How To Shop Multiple Lenders And Take Just One "Ding" On Credit
When shopping lenders and taking credit checks, you're going to lower your credit score. It's how the system works. However, there's a right way and wrong way to move forward.
The first important concept is that -- unlike applying for multiple credit cards -- when you apply multiple mortgages, you won't get dinged for multiple, consumer-initiated inquiries. This is because when you apply for 5 credit cards, you'll likely get the option to use them all five. By contrast, with the mortgage applications, you'll only get an approval once. As such, the credit bureaus have made it formal policy to permit "rate shopping". In fact, it's encouraged, and this leads us to the second important FICO-protecting concept.

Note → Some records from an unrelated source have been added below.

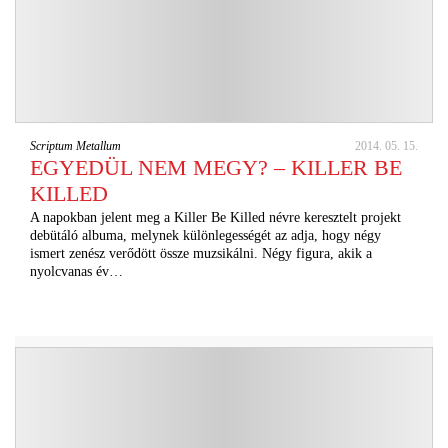
Scriptum Metallum
2014. 05. 15.
EGYEDÜL NEM MEGY? – KILLER BE
KILLED
A napokban jelent meg a Killer Be Killed névre keresztelt projekt
debütáló albuma, melynek különlegességét az adja, hogy négy
ismert zenész verődött össze muzsikálni. Négy figura, akik a
nyolcvanas év…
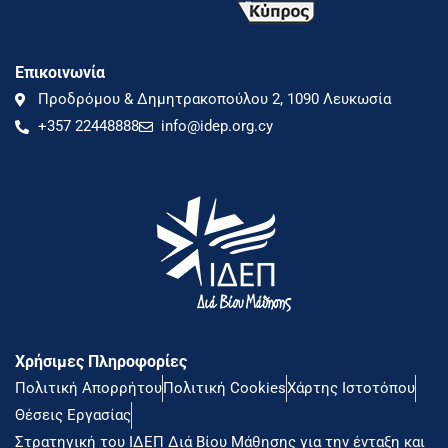
Επικοινωνία
Προδρόμου & Δημητρακοπούλου 2, 1090 Λευκωσία
+357 22448888
info@idep.org.cy
Χρήσιμες Πληροφορίες
Πολιτική Απορρήτου
Πολιτική Cookies
Χάρτης Ιστοτόπου
Θέσεις Εργασίας
Στρατηγική του ΙΔΕΠ Διά Βίου Μάθησης για την ένταξη και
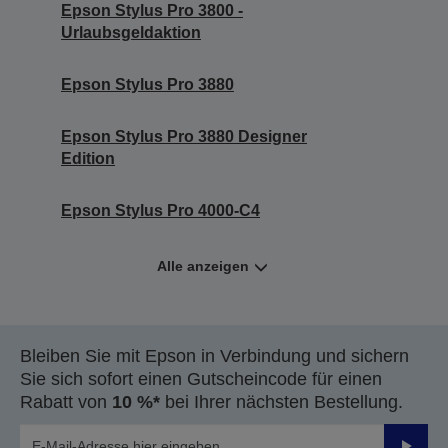
Epson Stylus Pro 3800 -
Urlaubsgeldaktion
Epson Stylus Pro 3880
Epson Stylus Pro 3880 Designer
Edition
Epson Stylus Pro 4000-C4
Alle anzeigen
Bleiben Sie mit Epson in Verbindung und sichern
Sie sich sofort einen Gutscheincode für einen
Rabatt von
10 %*
bei Ihrer nächsten Bestellung.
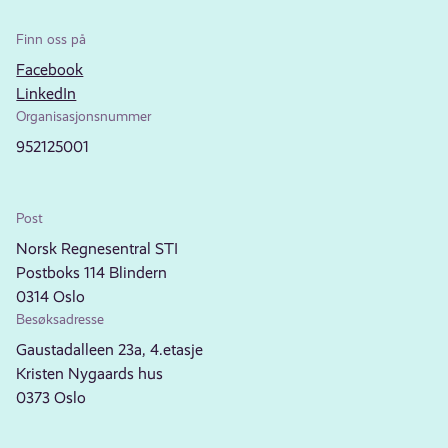
Finn oss på
Facebook
LinkedIn
Organisasjonsnummer
952125001
Post
Norsk Regnesentral STI
Postboks 114 Blindern
0314 Oslo
Besøksadresse
Gaustadalleen 23a, 4.etasje
Kristen Nygaards hus
0373 Oslo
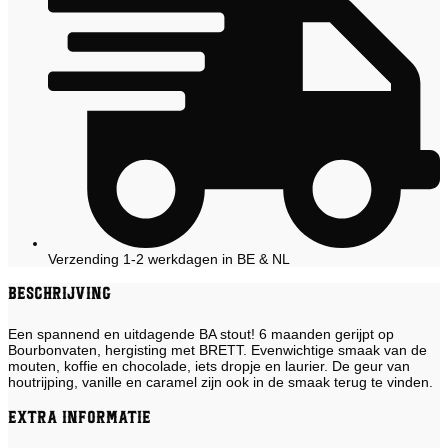
Verzending 1-2 werkdagen in BE & NL
Beschrijving
Een spannend en uitdagende BA stout! 6 maanden gerijpt op
Bourbonvaten, hergisting met BRETT. Evenwichtige smaak van de
mouten, koffie en chocolade, iets dropje en laurier. De geur van
houtrijping, vanille en caramel zijn ook in de smaak terug te vinden.
Extra informatie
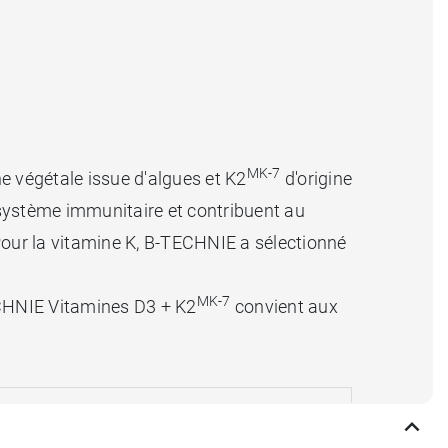
MK-7
 végétale issue d'algues et K2
d'origine
 système immunitaire et contribuent au
our la vitamine K, B-TECHNIE a sélectionné
MK-7
TECHNIE Vitamines D3 + K2
convient aux
soutiennent le système immunitaire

You have the right to shop with as many lenders as you like, but to prevent your queries from harming your FICO, you'll want to shop your loan within a limited, 14-day time frame. If you do, the credit bureaus will acknowledge your first credit pull, and will ignore the subsequent ones.
This means that you can have your credit checked by an unlimited number of lenders within a 2-week period, enabling you to compare mortgage rates and fees ad nauseum. And, no matter how many credit checks you do, all of the mortgage inquiries get lumped into a single credit score hit.
It's a policy that's good for you and good for the credit bureaus. Your credit scores stay high, and TransUnion, Equifax and Experian collect more fees from the banks.
Advice : How To Get The Lowest Mortgage Rates
The credit bureaus do a terrific job of explaining how you can exploit the mortgage process to get very low rates :
1. Want the best rate? As they say, "shop around" for it.
2. Limit your rate shopping to 14-day timespan to minimize your total credit "dings"
3. Give up your social security number so lenders can give accurate quotes instead of just guesses
And, this last point is the important one. Metaphorically, not letting your lender check your credit is like not letting your doctor check your blood pressure. Sure, you can get a diagnosis when your appointment's over -- it just might not be the right one.
Your credit scores can mean the difference between a 3.25% and a 4.25% mortgage rate; a conforming mortgage and an FHA mortgage; an underwriting approval and an underwriting denial.
Start your shopping and do it right.